Dees' time in combat was short but eventful. He was assigned to duty on the heavy carrier the U.S.S. Chicago. The ship was part of Task Force 16 escorting troops to Guadalcanal, an island northeast of Australia. Near Rennell Island, Japanese torpedo bombers attacked the ship with two torpedoes. On January 29, 1943, the ship was disabled. Dees was injured with the second explosion.
While being towed, the ship once again went under attack. Four more torpedoes were fired into the ship by the Japanese. This resulted in the ship's sinking. Within nineteen minutes, the ship had sunk and along with it sixty-three men. For around an hour Dees floated in the Pacific Ocean wearing a life preserver. The survivors were picked up and those wounded were taken to a military hospital.
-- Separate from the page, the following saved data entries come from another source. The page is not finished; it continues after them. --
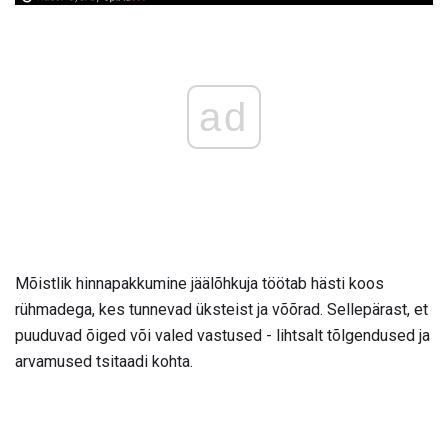
ad
Mõistlik hinnapakkumine jäälõhkuja töötab hästi koos
rühmadega, kes tunnevad üksteist ja võõrad. Sellepärast, et
puuduvad õiged või valed vastused - lihtsalt tõlgendused ja
arvamused tsitaadi kohta.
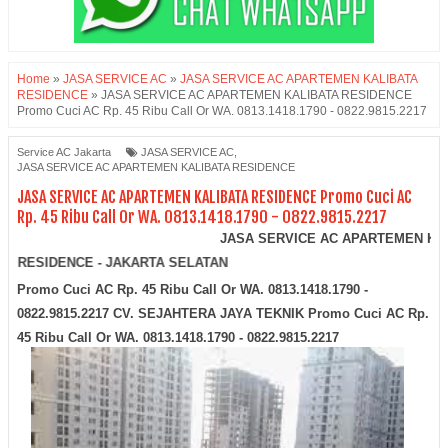
Home
»
JASA SERVICE AC
»
JASA SERVICE AC APARTEMEN KALIBATA
RESIDENCE
»
JASA SERVICE AC APARTEMEN KALIBATA RESIDENCE
Promo Cuci AC Rp. 45 Ribu Call Or WA. 0813.1418.1790 - 0822.9815.2217
Service AC Jakarta
JASA SERVICE AC
,
JASA SERVICE AC APARTEMEN KALIBATA RESIDENCE
JASA SERVICE AC APARTEMEN KALIBATA RESIDENCE Promo Cuci AC
Rp. 45 Ribu Call Or WA. 0813.1418.1790 - 0822.9815.2217
JASA SERVICE AC APARTEMEN KALIBATA RE
KALIBATA RESIDENCE - JAKARTA SELATAN
Promo Cuci AC Rp. 45 Ribu Call Or WA. 0813.1418.1790 -
0822.9815.2217
CV. SEJAHTERA JAYA TEKNIK Promo Cuci AC Rp.
45 Ribu Call Or WA. 0813.1418.1790 - 0822.9815.2217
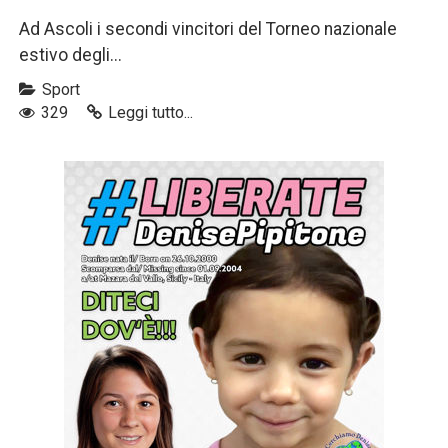
Ad Ascoli i secondi vincitori del Torneo nazionale
estivo degli...
Sport
329
Leggi tutto...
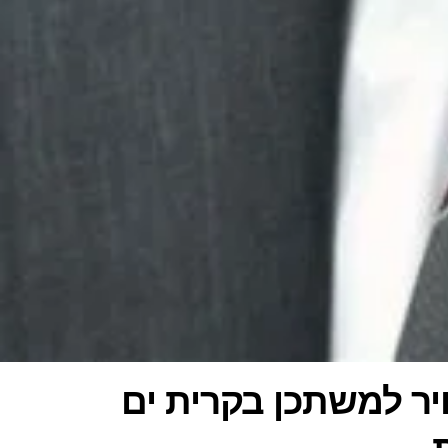
יר למשתכן בקרית ים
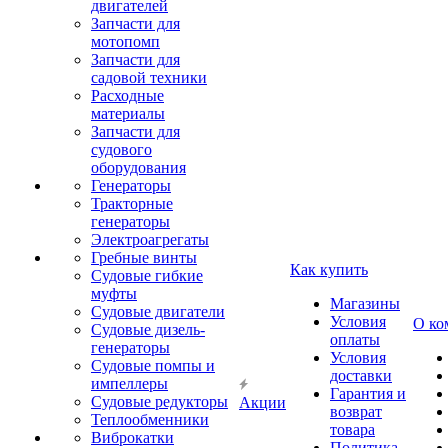
двигателей
Запчасти для
мотопомп
Запчасти для
садовой техники
Расходные
материалы
Запчасти для
судового
оборудования
Генераторы
Тракторные
генераторы
Электроагрегаты
Гребные винты
Как купить
Судовые гибкие
муфты
Магазины
Судовые двигатели
Условия
О ко
Судовые дизель-
оплаты
генераторы
Условия
Судовые помпы и
доставки
импеллеры
Гарантия и
Судовые редукторы
Акции
возврат
Теплообменники
товара
Виброкатки
Политика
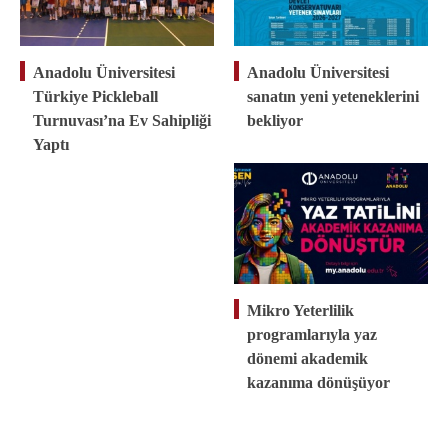
Anadolu Üniversitesi
Anadolu Üniversitesi
Türkiye Pickleball
sanatın yeni yeteneklerini
Turnuvası’na Ev Sahipliği
bekliyor
Yaptı
Mikro Yeterlilik
programlarıyla yaz
dönemi akademik
kazanıma dönüşüyor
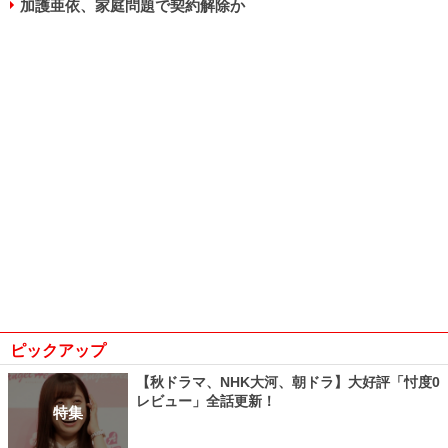
加護亜依、家庭問題で契約解除か
ピックアップ
【秋ドラマ、NHK大河、朝ドラ】大好評「忖度0
レビュー」全話更新！
特集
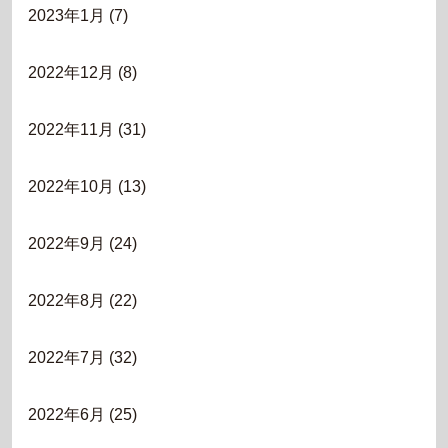
2023年1月
(7)
2022年12月
(8)
2022年11月
(31)
2022年10月
(13)
2022年9月
(24)
2022年8月
(22)
2022年7月
(32)
2022年6月
(25)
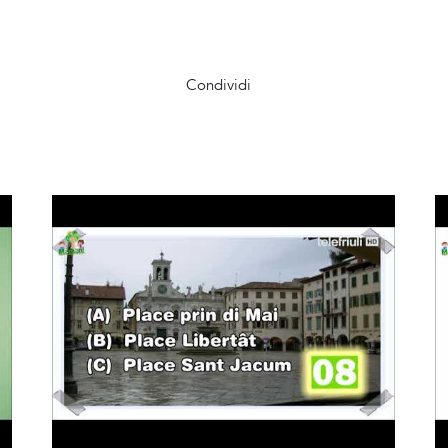
Condividi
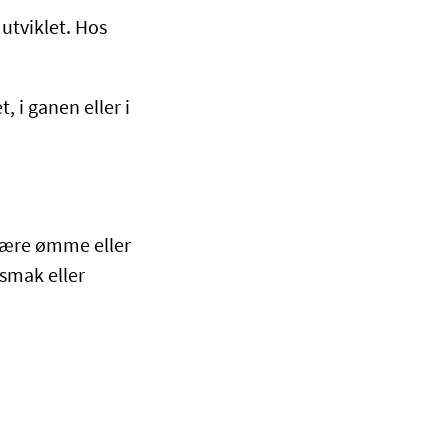
utviklet. Hos
 i ganen eller i
 være ømme eller
smak eller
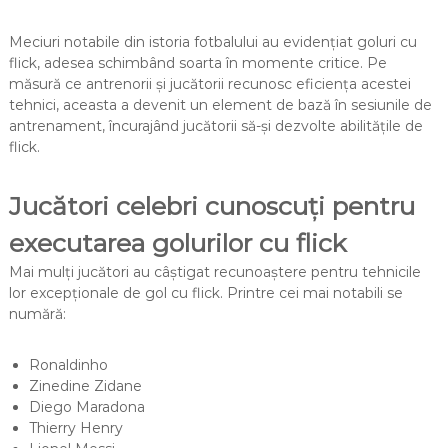
Meciuri notabile din istoria fotbalului au evidențiat goluri cu
flick, adesea schimbând soarta în momente critice. Pe
măsură ce antrenorii și jucătorii recunosc eficiența acestei
tehnici, aceasta a devenit un element de bază în sesiunile de
antrenament, încurajând jucătorii să-și dezvolte abilitățile de
flick.
Jucători celebri cunoscuți pentru
executarea golurilor cu flick
Mai mulți jucători au câștigat recunoaștere pentru tehnicile
lor excepționale de gol cu flick. Printre cei mai notabili se
numără:
Ronaldinho
Zinedine Zidane
Diego Maradona
Thierry Henry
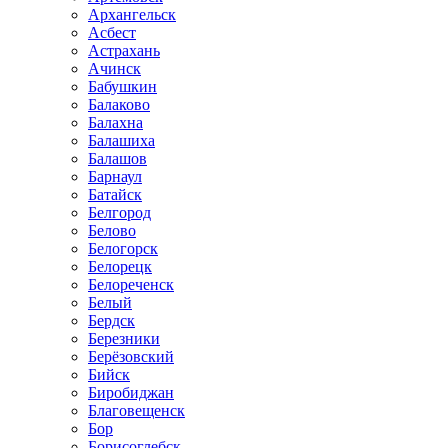
Архангельск
Асбест
Астрахань
Ачинск
Бабушкин
Балаково
Балахна
Балашиха
Балашов
Барнаул
Батайск
Белгород
Белово
Белогорск
Белорецк
Белореченск
Белый
Бердск
Березники
Берёзовский
Бийск
Биробиджан
Благовещенск
Бор
Борисоглебск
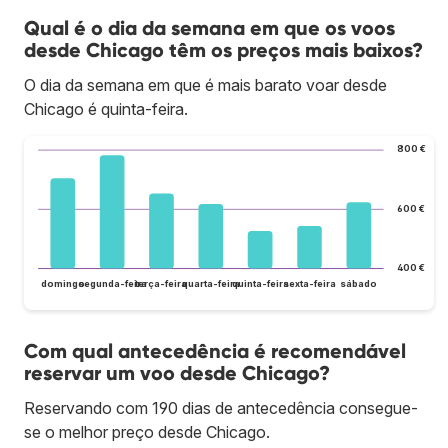
Qual é o dia da semana em que os voos
desde Chicago têm os preços mais baixos?
O dia da semana em que é mais barato voar desde
Chicago é quinta-feira.
800 €
600 €
400 €
domingo
segunda-feira
terça-feira
quarta-feira
quinta-feira
sexta-feira
sábado
Com qual antecedência é recomendável
reservar um voo desde Chicago?
Reservando com 190 dias de antecedência consegue-
se o melhor preço desde Chicago.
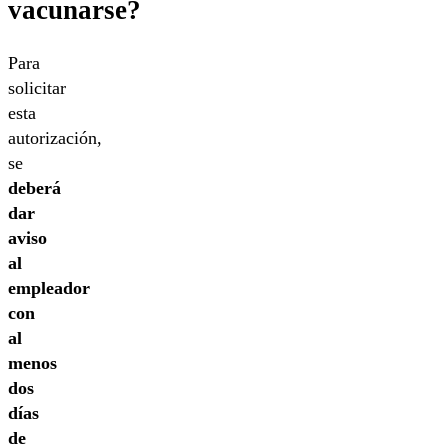
vacunarse?
Para
solicitar
esta
autorización,
se
deberá
dar
aviso
al
empleador
con
al
menos
dos
días
de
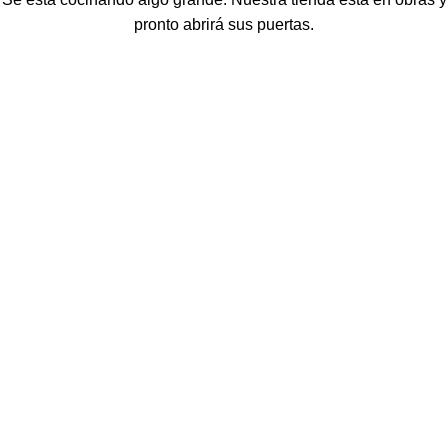
pronto abrirá sus puertas.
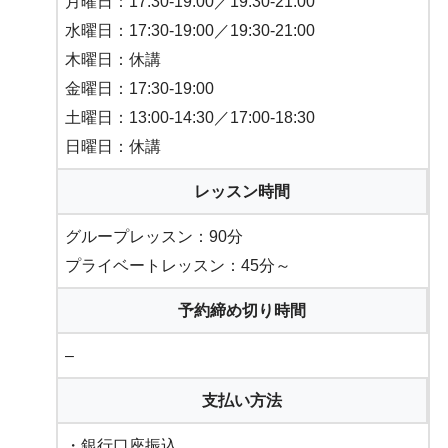
月曜日：17:30-19:00／19:30-21:00
水曜日：17:30-19:00／19:30-21:00
木曜日：休講
金曜日：17:30-19:00
土曜日：13:00-14:30／17:00-18:30
日曜日：休講
レッスン時間
グループレッスン：90分
プライベートレッスン：45分～
予約締め切り時間
–
支払い方法
・銀行口座振込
This was the second time the Chicago was damaged while in battle.
For the next several months, Dees spent his time recuperating in hospitals. On September 11, 1944, Dees was honorably discharged from the U.S. Navy. Dees received a battle star and a purple heart for his service.
By February of 1945, Dees had married a grade school classmate, Louise Mayberry. The two went on to have three sons, one of whom followed his Dad's footsteps, joined the Navy and served in Vietnam.
In 1960, the family moved to California were Dees installed banking equipment. In 1967, they moved back to Missouri and made their home in Malden. Since that time the couple has owned several local businesses.
The couple has two grandchildren and five great-grandchildren.